=== Information shown ===

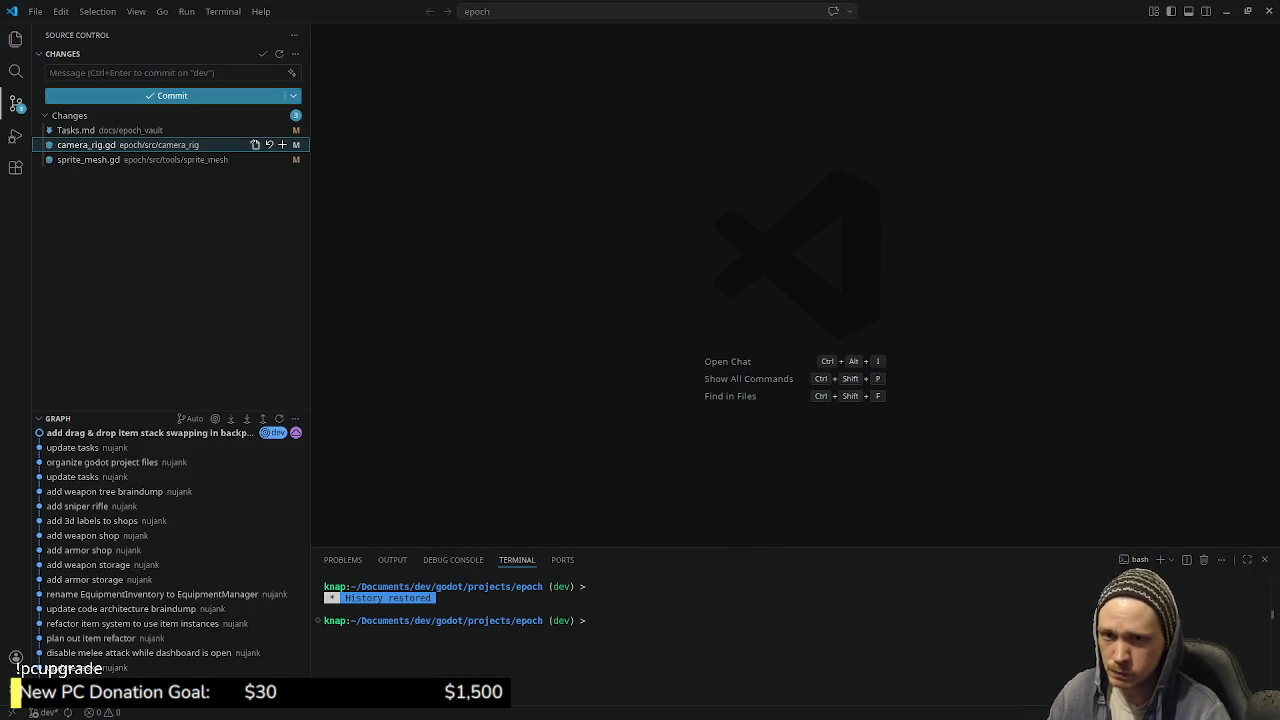
pyautogui.press('alt+Tab')
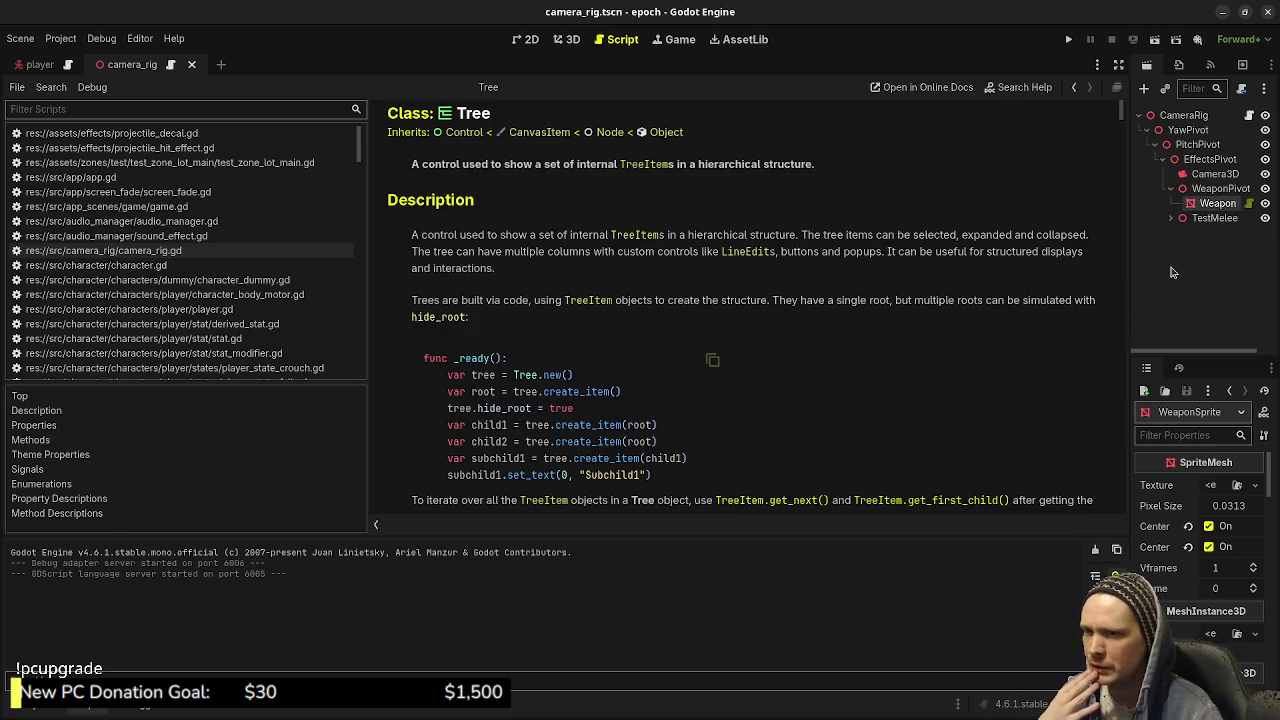
# - Widen the Scene and Inspector docks and give the Tree class reference more room
pyautogui.moveTo(1128, 310)
pyautogui.mouseDown()
pyautogui.moveTo(726, 315)
pyautogui.moveTo(1008, 315)
pyautogui.mouseUp()
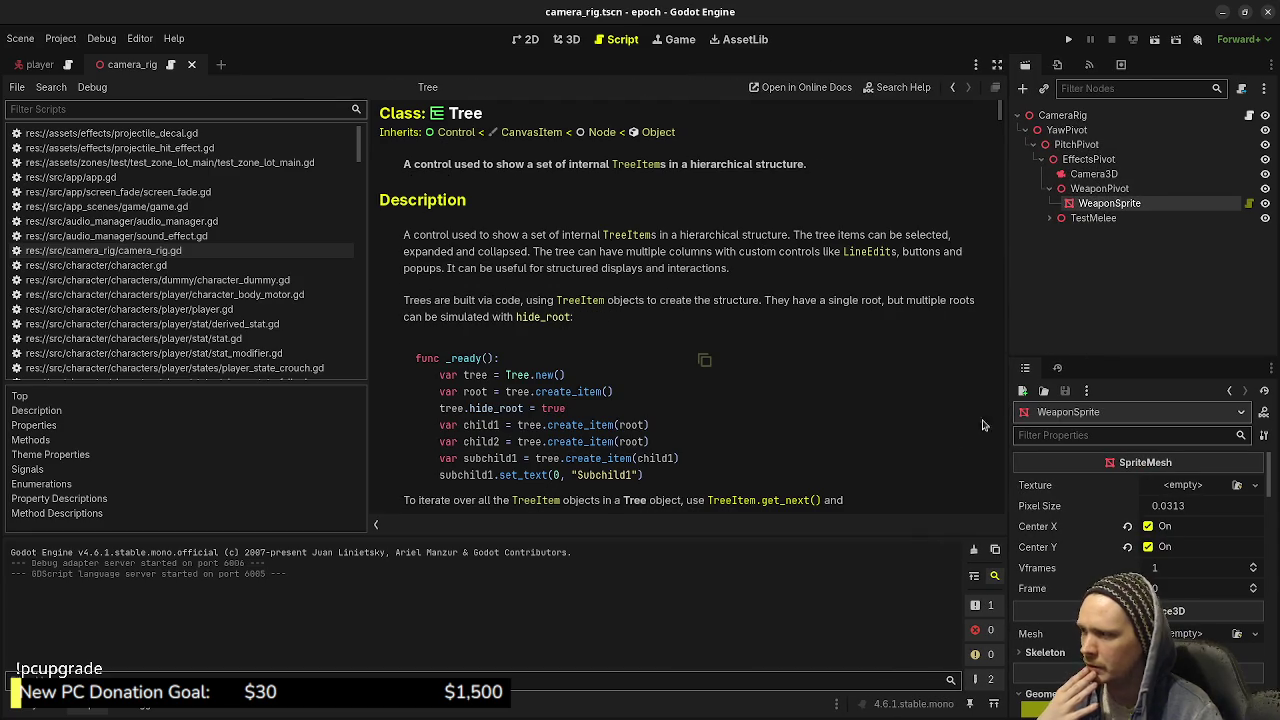
pyautogui.moveTo(370, 395); pyautogui.dragTo(298, 395)
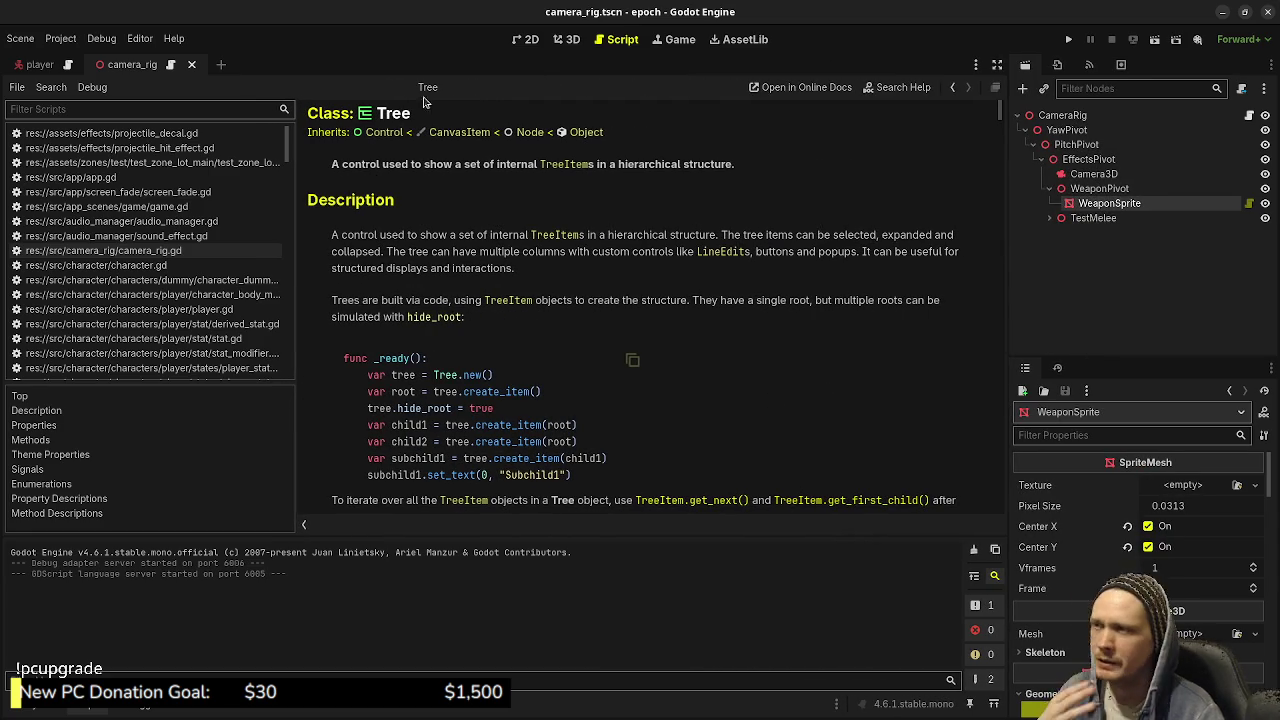
pyautogui.scroll(-15, 274, 250)
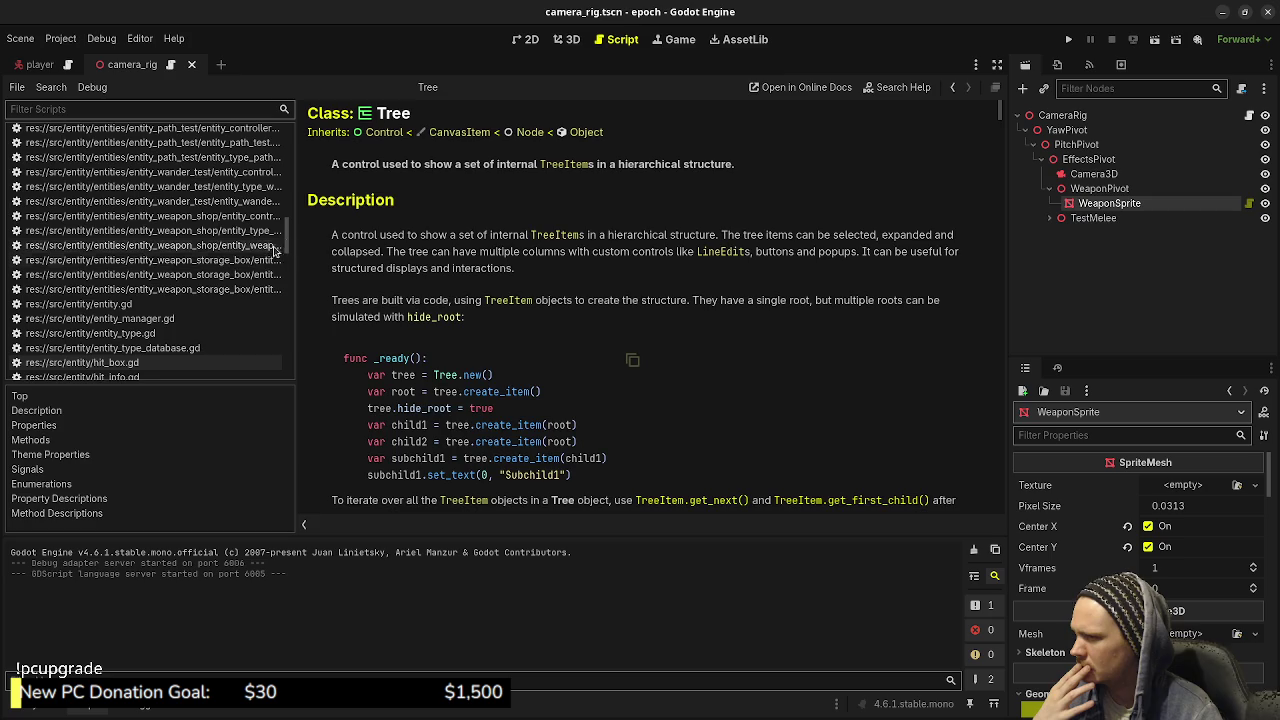
# - Close all documentation pages, return to the weapon shop script and widen the script list
pyautogui.rightClick(180, 250)
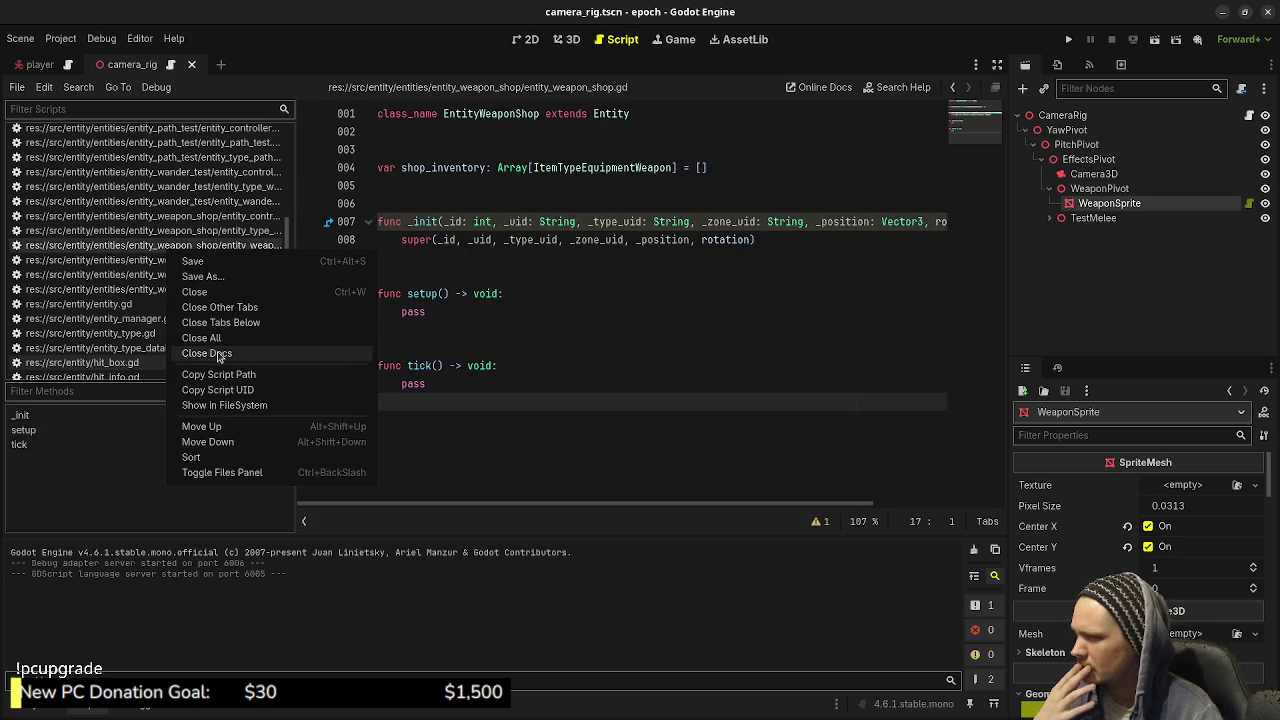
pyautogui.click(218, 354)
pyautogui.click(681, 363)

===

Work required → Copy only the lines in the listing that contain "moveTo".

Written solution →
pyautogui.moveTo(1128, 310)
pyautogui.moveTo(726, 315)
pyautogui.moveTo(1008, 315)
pyautogui.moveTo(370, 395); pyautogui.dragTo(298, 395)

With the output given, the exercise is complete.